May this comic one day become completely incapable of being understood. May one day tragedies never befall children. May we live in a world where a parent searching anxiously through a pile for their child’s belongings only happens within minutes of that child also returning home from camp – not because they’ve been salvaged from a tragedy.

The tragedy at Camp Mystic – the tragedy of Palestinian children being bombed seeking aid – the tragedy of regular school shootings – and many more that don’t make the cut of media attention – trigger a helpless grief in me that’s bigger than my body. I think of the juxtaposition of the enormity of love and the enormity of the death that consumes it, and I think I can hold it in my body until I think of piles of carefully labelled backpacks. Waterlogged stuffed animals coming home. Piles of shoes. Items of love and care.

You become closer to death when you create life, more familiar with its forms and its inevitability.
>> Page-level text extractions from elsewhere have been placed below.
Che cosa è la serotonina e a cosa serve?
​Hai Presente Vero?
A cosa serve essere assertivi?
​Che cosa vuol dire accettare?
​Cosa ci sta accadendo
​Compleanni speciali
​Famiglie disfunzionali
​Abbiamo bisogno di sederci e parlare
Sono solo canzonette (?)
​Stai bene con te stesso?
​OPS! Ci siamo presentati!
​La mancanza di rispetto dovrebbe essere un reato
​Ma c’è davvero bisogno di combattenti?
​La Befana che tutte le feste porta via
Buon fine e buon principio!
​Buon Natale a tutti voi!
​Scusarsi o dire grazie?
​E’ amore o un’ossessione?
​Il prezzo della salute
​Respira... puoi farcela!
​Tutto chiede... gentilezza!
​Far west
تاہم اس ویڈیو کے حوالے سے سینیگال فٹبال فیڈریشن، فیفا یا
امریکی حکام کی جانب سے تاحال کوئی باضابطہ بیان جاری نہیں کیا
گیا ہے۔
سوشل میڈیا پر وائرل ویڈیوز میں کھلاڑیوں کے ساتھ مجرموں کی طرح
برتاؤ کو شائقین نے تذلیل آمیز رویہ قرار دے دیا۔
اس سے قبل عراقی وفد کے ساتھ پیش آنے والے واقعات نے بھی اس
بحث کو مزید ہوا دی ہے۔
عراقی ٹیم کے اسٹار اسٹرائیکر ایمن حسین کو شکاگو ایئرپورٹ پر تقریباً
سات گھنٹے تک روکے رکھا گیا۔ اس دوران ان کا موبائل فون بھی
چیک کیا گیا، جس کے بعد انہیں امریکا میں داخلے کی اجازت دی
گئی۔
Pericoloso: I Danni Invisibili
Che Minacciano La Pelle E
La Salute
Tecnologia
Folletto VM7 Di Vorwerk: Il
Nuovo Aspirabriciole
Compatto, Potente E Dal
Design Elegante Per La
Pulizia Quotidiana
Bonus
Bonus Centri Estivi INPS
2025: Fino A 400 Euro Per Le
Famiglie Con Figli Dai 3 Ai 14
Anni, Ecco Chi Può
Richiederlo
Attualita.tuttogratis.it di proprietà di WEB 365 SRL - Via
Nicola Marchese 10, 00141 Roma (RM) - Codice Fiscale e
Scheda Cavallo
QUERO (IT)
I’m constantly reminded and humbled that it’s only through privilege and sheer luck that it hasn’t noticed me or mine yet. There but for the grace of God go I – and though I don’t believe in said deity, the sentiment keeps coming back to me, a reminder to be thoughtful, and grateful, and to help when I can, because, goddamnit, we are all someone’s children, we all love and are loved with this same ferocity, and the same submission to forces outside our control.

Momo’s away at five (non-consecutive) weeks of camp this summer, the most she’s ever been. She loves it, and every year she dreams of going back the moment she’s home. I don’t understand parents who tell me, I could never send them away. She must go away. She must leave me, and struggle and triumph on her own, and have her own casual brushes with death that terrify me and I hope I never, ever have to learn about. When she comes back with skinned knees, I kiss every bug bite. I hold her tight. I thank the uncaring universe for sparing her.

And, this year, I add another gratitude: that when I’m looking for her in the piles of gear, when my eyes pass over masking-taped McKennas and Katelyns and Mayas, all the sacred names of someone’s child as enormously beloved as mine, I am grateful that she is coming home along with it.